### [WHAT IS NEEDED]
Copy the passage below on the linker's XOR key, from "This is the" to "(0x536E6144) is decrypted.".
═════ PASSAGE PROVIDED
In the KERNEL32.DLL sample above, the DWORD following the "Rich" sequence happens to have the value 0xF94EE753.
This is the XOR key stored by and calculated by the linker. It is actually a checksum of the DOS header with
the e_lfanew (PE header offset) zeroed out, and additionally includes the values of the unencrypted "Rich" array.
Using a checksum with encryption will not only obfuscate the values, but it also serves as a rudimentary digital
signature. If the
checksum is calculated from scratch once the values have been decrypted, but doesn't match the stored key, it can be assumed the structure had been
tampered with. For those that go the extra step to recalculate the checksum/key, this simple protection
mechanism can be bypassed.
To decrypt the array, start with the DWORD just prior to the "Rich" sequence and XOR it with the key.
Continue the loop backwards, 4 bytes at a time, until the sequence "DanS" (0x536E6144) is decrypted.
══════════
═════ GIVEN DATA
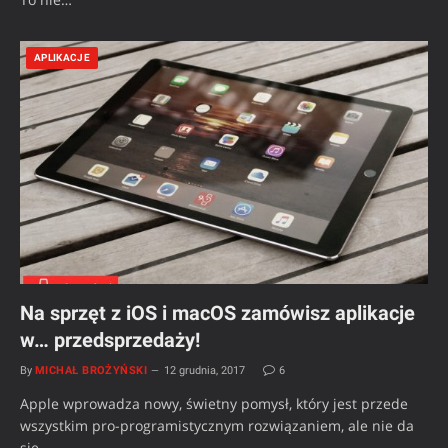
APLIKACJE
Na sprzęt z iOS i macOS zamówisz aplikacje
w… przedsprzedaży!
By
MICHAŁ BROŻYŃSKI
12 grudnia, 2017
6
Apple wprowadza nowy, świetny pomysł, który jest przede
wszystkim pro-programistycznym rozwiązaniem, ale nie da
się…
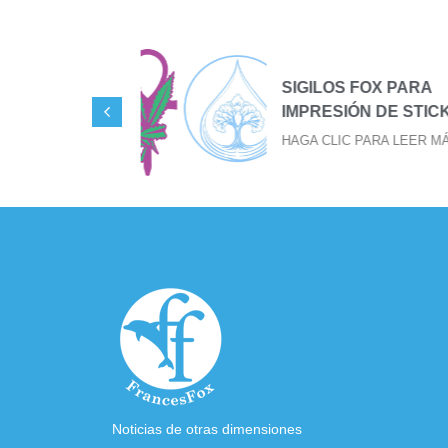
ional
SIGILOS FOX PARA
IMPRESIÓN DE STICKER
EER MÁS
HAGA CLIC PARA LEER MÁS
Noticias de otras dimensiones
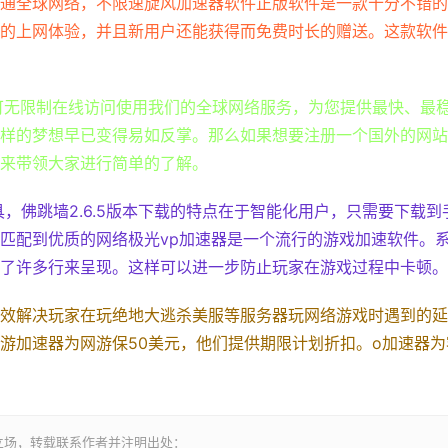
通全球网络，不限速旋风加速器软件正版软件是一款十分不错的
的上网体验，并且新用户还能获得而免费时长的赠送。这款软件
，可无限制在线访问使用我们的全球网络服务，为您提供最快、最
样的梦想早已变得易如反掌。那么如果想要注册一个国外的网站
来带领大家进行简单的了解。
具，佛跳墙2.6.5版本下载的特点在于智能化用户，只需要下载到
匹配到优质的网络极光vp加速器是一个流行的游戏加速软件。
了许多行来呈现。这样可以进一步防止玩家在游戏过程中卡顿。
效解决玩家在玩绝地大逃杀美服等服务器玩网络游戏时遇到的延
游加速器为网游保50美元，他们提供期限计划折扣。o加速器为
立场，转载联系作者并注明出处：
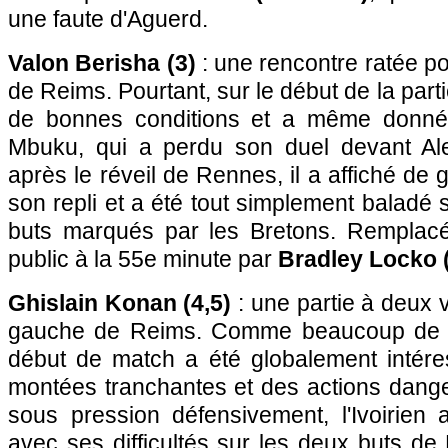
une faute d'Aguerd.
Valon Berisha (3)
: une rencontre ratée pou
de Reims. Pourtant, sur le début de la parti
de bonnes conditions et a même donné
Mbuku, qui a perdu son duel devant Ale
après le réveil de Rennes, il a affiché de
son repli et a été tout simplement baladé 
buts marqués par les Bretons. Remplacé 
public à la 55e minute par
Bradley Locko 
Ghislain Konan (4,5)
: une partie à deux 
gauche de Reims. Comme beaucoup de s
début de match a été globalement intér
montées tranchantes et des actions dang
sous pression défensivement, l'Ivoirie
avec ses difficultés sur les deux buts de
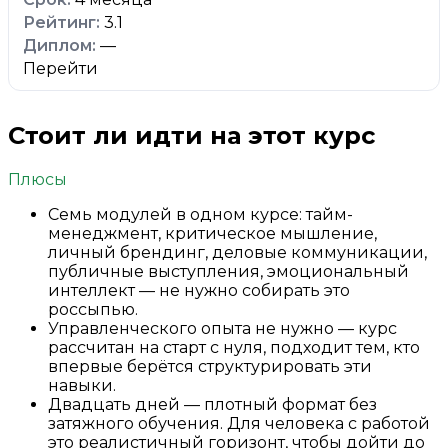
3.1
—
Перейти
Стоит ли идти на этот курс
Плюсы
Семь модулей в одном курсе: тайм-
менеджмент, критическое мышление,
личный брендинг, деловые коммуникации,
публичные выступления, эмоциональный
интеллект — не нужно собирать это
россыпью.
Управленческого опыта не нужно — курс
рассчитан на старт с нуля, подходит тем, кто
впервые берётся структурировать эти
навыки.
Двадцать дней — плотный формат без
затяжного обучения. Для человека с работой
это реалистичный горизонт, чтобы дойти до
══════════
### [WRITTEN ANSWER]
This is the XOR key stored by and calculated by the linker. It is actually a checksum of the DOS header with
the e_lfanew (PE header offset) zeroed out, and additionally includes the values of the unencrypted "Rich" array.
Using a checksum with encryption will not only obfuscate the values, but it also serves as a rudimentary digital
signature. If the
checksum is calculated from scratch once the values have been decrypted, but doesn't match the stored key, it can be assumed the structure had been
tampered with. For those that go the extra step to recalculate the checksum/key, this simple protection
mechanism can be bypassed.
To decrypt the array, start with the DWORD just prior to the "Rich" sequence and XOR it with the key.
Continue the loop backwards, 4 bytes at a time, until the sequence "DanS" (0x536E6144) is decrypted.